I picked up Silent Scream not just as a fan of crime fiction, but also because finally there is a book that has been set where I grew up.  My Great Great Grandfather’s portrait hangs in the pub in The Black Country Museum, and if you mention the names of either of my Grandmothers to many of the staff working there, they’ll know exactly who I am. I’m a proud direct descendent Black Country girl, who’s moved away from home, and the memories that have been brought to mind of the places I lived, played and went to school have been a delightful aside.  I also believe it’s one of the things that helps with the mystery and intrigue of Silent Scream. With so many modern-day novels set in big cities or rural backwaters, it’s fantastic to see something in a setting more accessible to many, with its own quirks and issues of just who polices whom.

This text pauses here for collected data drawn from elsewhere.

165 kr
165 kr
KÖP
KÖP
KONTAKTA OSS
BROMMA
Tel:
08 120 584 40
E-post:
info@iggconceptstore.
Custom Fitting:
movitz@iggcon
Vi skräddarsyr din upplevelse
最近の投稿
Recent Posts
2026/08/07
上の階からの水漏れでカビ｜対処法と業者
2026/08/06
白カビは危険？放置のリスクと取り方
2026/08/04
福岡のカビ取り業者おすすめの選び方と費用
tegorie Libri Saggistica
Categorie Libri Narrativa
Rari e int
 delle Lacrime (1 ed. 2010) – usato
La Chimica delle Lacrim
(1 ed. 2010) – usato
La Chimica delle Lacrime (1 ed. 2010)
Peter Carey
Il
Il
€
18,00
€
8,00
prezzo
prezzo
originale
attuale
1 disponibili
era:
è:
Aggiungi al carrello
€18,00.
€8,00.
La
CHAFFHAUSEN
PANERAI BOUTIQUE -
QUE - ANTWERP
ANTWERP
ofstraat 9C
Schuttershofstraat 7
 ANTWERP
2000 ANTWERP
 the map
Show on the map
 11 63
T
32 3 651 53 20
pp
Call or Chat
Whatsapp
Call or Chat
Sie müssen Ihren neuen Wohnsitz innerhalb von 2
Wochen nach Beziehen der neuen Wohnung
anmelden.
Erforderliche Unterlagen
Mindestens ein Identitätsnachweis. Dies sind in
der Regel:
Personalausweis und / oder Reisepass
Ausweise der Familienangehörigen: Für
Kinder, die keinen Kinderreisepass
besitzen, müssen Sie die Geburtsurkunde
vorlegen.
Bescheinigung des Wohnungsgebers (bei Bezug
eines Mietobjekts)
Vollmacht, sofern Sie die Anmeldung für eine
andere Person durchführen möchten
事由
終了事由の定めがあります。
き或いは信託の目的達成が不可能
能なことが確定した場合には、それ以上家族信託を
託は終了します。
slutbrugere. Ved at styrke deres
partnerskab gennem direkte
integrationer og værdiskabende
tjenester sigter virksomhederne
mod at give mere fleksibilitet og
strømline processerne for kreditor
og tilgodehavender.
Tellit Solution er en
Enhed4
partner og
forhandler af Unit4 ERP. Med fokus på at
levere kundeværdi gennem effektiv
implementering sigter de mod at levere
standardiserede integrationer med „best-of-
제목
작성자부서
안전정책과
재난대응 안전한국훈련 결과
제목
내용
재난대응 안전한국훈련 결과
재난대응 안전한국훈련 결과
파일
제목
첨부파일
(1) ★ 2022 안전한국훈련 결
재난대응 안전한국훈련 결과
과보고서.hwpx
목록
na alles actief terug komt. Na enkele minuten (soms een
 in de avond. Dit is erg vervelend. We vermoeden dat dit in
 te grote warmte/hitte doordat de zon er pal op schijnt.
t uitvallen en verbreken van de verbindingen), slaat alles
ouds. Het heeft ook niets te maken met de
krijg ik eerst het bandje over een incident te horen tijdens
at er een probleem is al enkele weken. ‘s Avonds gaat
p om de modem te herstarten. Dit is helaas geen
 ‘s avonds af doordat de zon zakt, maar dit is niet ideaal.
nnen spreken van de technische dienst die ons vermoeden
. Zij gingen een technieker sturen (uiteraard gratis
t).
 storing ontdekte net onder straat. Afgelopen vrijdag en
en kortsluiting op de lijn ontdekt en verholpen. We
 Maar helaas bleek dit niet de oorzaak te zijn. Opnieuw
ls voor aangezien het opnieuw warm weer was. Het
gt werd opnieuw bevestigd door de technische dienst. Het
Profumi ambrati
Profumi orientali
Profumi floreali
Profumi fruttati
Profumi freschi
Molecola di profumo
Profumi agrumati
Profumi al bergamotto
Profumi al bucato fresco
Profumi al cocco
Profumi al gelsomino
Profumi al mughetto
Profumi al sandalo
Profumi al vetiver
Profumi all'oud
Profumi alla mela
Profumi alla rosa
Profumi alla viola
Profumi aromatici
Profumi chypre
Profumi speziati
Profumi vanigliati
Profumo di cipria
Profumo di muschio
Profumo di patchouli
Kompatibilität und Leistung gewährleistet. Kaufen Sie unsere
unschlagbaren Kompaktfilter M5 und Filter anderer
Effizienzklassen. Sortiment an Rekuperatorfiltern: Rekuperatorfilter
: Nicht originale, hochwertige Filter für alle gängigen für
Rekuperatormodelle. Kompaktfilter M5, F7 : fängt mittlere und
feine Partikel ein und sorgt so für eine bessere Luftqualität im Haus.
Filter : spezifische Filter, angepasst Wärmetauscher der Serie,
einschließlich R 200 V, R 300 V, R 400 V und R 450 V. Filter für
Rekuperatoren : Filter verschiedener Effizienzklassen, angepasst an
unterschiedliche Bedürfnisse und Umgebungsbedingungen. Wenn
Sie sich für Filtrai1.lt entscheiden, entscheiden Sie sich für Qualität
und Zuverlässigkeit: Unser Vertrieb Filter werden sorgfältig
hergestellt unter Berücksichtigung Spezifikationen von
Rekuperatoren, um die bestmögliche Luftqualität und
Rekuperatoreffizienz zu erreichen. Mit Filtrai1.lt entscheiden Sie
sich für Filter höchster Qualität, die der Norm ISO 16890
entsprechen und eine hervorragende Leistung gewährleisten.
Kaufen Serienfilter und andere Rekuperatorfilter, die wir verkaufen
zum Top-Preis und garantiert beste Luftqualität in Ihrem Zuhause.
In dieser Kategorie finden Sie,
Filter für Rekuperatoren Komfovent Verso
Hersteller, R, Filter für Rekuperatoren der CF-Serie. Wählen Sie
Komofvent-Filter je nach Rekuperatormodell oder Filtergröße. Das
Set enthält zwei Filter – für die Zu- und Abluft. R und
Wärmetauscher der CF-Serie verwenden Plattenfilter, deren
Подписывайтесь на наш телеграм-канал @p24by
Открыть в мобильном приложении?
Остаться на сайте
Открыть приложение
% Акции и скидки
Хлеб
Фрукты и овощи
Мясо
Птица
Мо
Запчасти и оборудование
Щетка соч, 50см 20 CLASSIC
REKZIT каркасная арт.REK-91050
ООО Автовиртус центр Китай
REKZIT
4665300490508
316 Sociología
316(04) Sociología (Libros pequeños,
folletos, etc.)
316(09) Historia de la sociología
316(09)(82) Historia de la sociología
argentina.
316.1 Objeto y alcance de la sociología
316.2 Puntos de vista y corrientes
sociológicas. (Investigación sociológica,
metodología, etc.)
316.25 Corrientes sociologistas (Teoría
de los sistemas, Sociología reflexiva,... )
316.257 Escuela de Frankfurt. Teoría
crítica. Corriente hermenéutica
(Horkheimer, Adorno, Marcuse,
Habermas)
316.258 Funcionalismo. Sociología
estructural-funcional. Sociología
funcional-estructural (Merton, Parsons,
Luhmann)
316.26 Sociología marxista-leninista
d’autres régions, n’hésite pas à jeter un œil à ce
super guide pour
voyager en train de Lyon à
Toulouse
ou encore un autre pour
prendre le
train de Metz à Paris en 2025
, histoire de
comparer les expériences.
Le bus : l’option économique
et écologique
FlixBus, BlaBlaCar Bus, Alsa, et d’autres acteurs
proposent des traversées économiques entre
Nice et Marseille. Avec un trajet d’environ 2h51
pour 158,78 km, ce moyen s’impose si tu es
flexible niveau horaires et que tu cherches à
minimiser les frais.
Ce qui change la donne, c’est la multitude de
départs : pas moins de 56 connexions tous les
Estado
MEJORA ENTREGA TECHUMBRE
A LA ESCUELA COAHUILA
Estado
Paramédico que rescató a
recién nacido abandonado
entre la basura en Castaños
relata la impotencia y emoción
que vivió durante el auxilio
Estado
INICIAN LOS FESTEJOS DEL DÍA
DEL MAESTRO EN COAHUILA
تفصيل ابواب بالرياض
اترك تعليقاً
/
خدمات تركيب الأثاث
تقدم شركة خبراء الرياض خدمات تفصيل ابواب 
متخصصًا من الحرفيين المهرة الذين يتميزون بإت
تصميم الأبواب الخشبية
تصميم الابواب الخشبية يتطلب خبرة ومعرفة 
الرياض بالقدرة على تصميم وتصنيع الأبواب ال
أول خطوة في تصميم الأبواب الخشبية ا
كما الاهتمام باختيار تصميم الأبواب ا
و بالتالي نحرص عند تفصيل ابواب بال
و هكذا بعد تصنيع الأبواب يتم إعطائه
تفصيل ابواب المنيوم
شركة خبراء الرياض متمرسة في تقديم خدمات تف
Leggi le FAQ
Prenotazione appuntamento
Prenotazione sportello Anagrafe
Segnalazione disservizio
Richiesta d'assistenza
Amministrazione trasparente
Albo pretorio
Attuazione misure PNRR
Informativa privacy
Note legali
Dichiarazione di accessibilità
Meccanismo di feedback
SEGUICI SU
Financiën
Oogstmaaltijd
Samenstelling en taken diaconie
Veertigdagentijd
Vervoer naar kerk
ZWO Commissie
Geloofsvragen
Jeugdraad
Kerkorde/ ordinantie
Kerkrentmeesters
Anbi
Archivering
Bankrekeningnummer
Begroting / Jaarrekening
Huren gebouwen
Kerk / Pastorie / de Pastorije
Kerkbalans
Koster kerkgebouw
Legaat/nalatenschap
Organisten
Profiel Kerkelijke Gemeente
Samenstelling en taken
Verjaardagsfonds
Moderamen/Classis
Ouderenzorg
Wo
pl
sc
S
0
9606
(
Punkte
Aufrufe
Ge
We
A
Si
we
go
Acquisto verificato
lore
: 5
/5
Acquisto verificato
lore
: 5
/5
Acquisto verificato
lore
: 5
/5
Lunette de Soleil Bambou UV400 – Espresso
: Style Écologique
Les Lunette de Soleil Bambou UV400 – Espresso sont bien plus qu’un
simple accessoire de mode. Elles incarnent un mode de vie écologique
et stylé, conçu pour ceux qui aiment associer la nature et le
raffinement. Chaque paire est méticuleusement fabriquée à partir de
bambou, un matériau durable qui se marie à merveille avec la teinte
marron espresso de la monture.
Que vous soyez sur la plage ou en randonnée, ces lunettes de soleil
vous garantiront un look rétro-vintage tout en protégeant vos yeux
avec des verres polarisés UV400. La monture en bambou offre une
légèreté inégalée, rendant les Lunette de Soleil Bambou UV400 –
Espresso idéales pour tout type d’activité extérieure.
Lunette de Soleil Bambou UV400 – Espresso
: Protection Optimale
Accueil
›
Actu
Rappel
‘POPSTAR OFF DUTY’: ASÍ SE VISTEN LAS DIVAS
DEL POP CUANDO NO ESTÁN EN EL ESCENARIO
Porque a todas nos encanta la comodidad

I absolutely loved the character of Kim Stone, and not only because of a shared loved of Kawasaki motorbikes.  I enjoyed the way that rather than being given a motorbike as transport in an effort to ‘butch up’ her personality, our feisty DI is but a true petrol head with a passion for bikes old and new.   She’s a sarcastic, rule breaker who, despite her childhood, cares more for her team than she’d like to let on.  Gritty, and determined, this DI is one fantastic character you’ll immediately want to get behind with a great line in sarcasm that will genuinely make you smile.

With a great cast of supporting characters around her, all of whom are well-developed and will have you keen to learn more about them, what’s most surprising about Silent Scream is that it is a debut novel. It’s cleverly put together with an intriguing plot that pull you in and have you whizzing through pages.  I’m definitely adding Angela Marsons to my ‘authors to watch’ list.